(DATA FOR THIS TASK Opens)

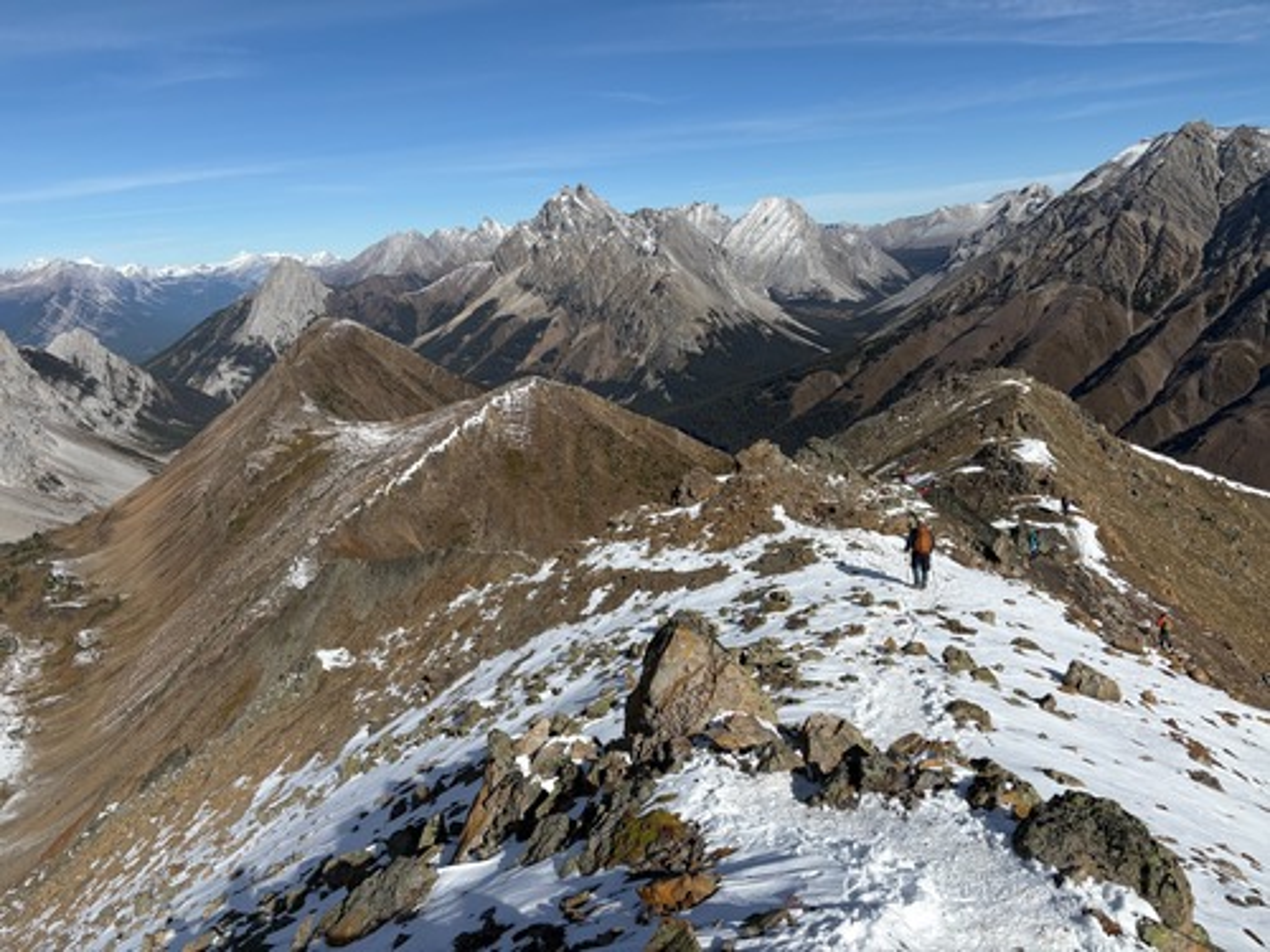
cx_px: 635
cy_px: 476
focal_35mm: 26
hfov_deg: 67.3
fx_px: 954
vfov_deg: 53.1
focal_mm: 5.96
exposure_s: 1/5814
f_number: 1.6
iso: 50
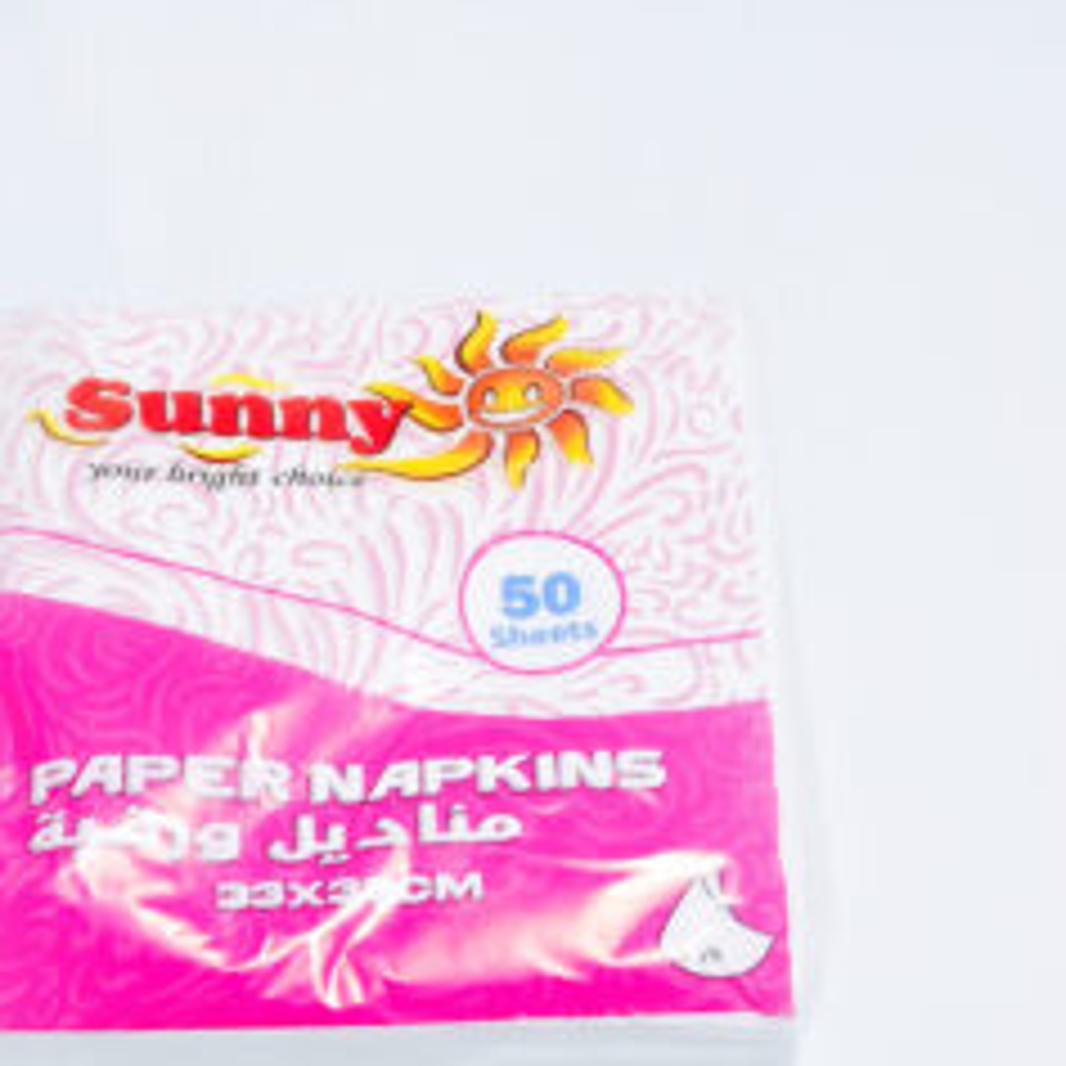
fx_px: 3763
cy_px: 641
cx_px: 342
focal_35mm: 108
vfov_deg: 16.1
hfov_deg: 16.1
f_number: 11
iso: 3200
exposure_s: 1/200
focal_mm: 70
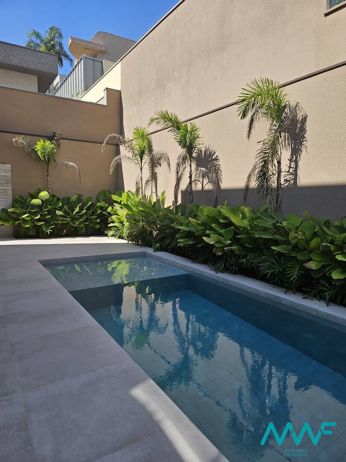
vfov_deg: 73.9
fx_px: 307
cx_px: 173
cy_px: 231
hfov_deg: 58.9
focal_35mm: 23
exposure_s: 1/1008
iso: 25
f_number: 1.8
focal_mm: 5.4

(DATA FOR THIS TASK Closes)
(DATA FOR THIS TASK Opens)

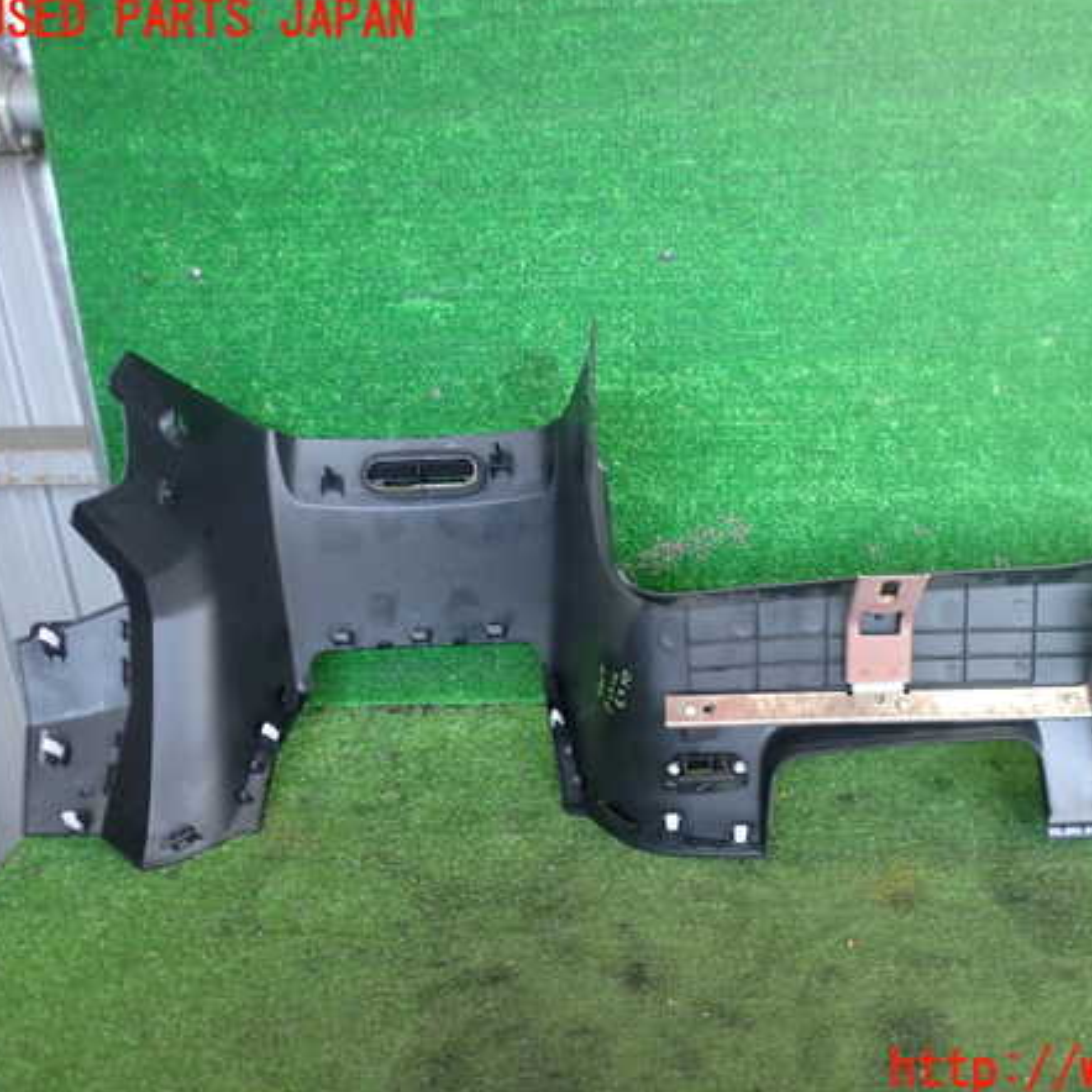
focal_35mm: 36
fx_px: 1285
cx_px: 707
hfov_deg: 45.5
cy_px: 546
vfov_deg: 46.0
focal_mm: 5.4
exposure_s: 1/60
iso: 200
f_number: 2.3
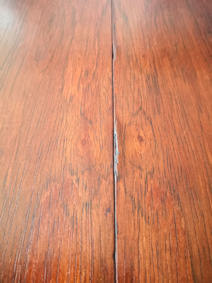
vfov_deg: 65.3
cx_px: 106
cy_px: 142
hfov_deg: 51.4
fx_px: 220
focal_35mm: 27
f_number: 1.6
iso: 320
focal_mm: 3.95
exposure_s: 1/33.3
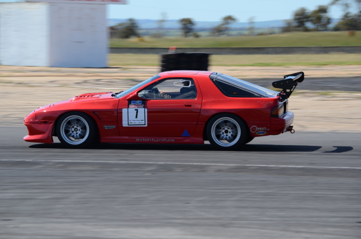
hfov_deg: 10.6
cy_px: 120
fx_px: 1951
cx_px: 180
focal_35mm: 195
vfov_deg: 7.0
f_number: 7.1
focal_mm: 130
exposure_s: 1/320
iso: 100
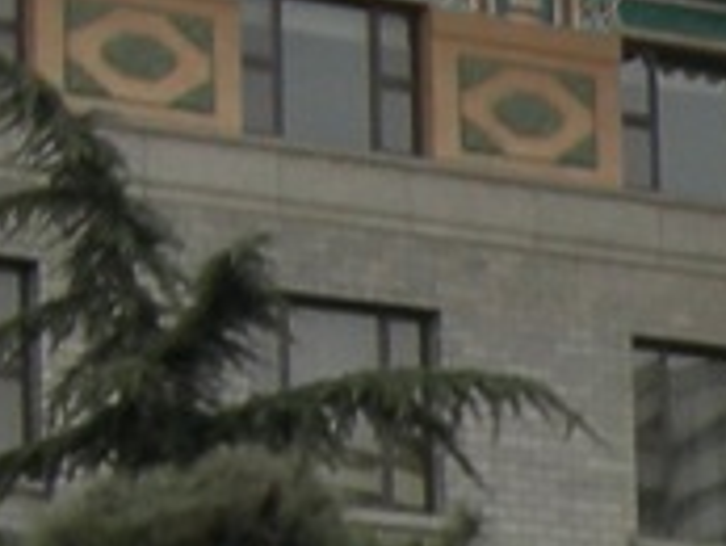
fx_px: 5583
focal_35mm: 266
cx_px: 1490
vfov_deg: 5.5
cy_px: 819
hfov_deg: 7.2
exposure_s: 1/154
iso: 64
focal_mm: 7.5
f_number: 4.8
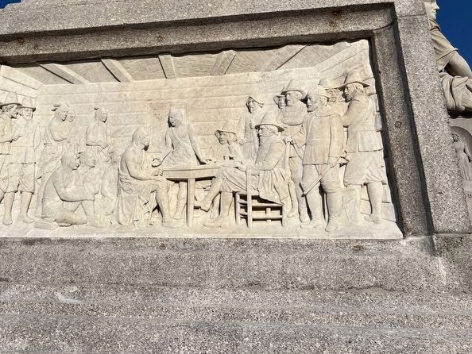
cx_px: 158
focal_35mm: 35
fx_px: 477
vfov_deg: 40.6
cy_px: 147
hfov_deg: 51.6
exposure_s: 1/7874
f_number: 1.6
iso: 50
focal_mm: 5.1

(DATA FOR THIS TASK Closes)
(DATA FOR THIS TASK Opens)

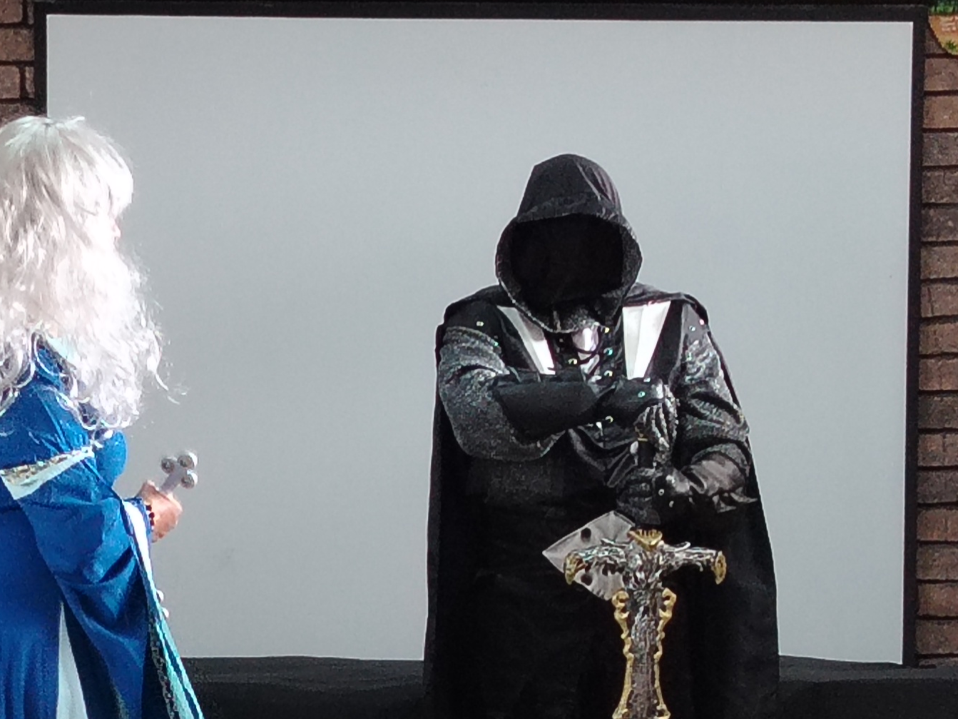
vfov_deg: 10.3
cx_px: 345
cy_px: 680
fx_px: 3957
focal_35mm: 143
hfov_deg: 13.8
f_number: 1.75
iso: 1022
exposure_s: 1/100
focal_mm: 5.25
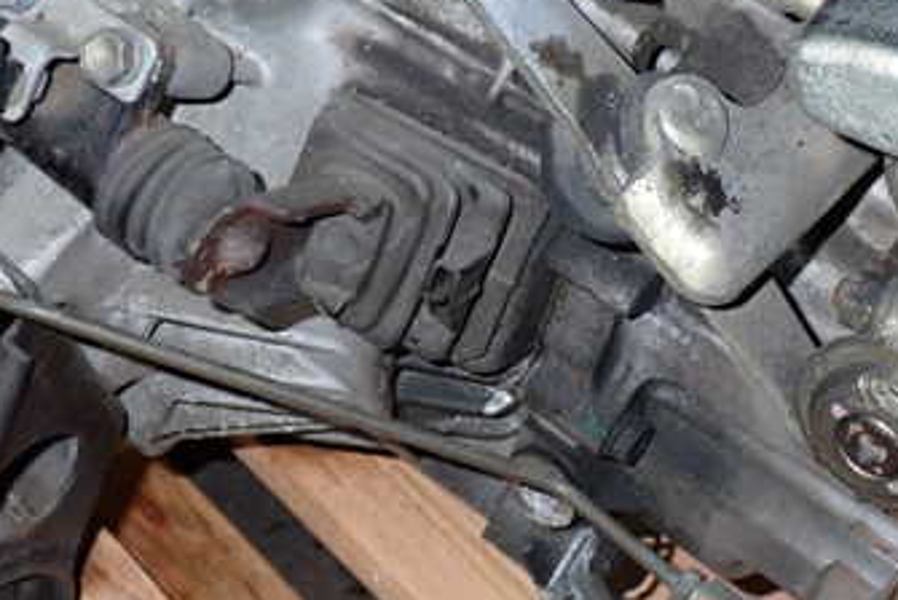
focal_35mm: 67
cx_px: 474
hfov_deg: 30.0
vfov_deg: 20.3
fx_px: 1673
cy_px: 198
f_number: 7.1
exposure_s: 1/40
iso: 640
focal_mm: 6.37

(DATA FOR THIS TASK Closes)

Set down again, word for word, every line from the one with "focal_35mm: 143" to the one with "focal_mm: 6.37" in the entries above, and omit the pictures.

focal_35mm: 143
hfov_deg: 13.8
f_number: 1.75
iso: 1022
exposure_s: 1/100
focal_mm: 5.25
focal_35mm: 67
cx_px: 474
hfov_deg: 30.0
vfov_deg: 20.3
fx_px: 1673
cy_px: 198
f_number: 7.1
exposure_s: 1/40
iso: 640
focal_mm: 6.37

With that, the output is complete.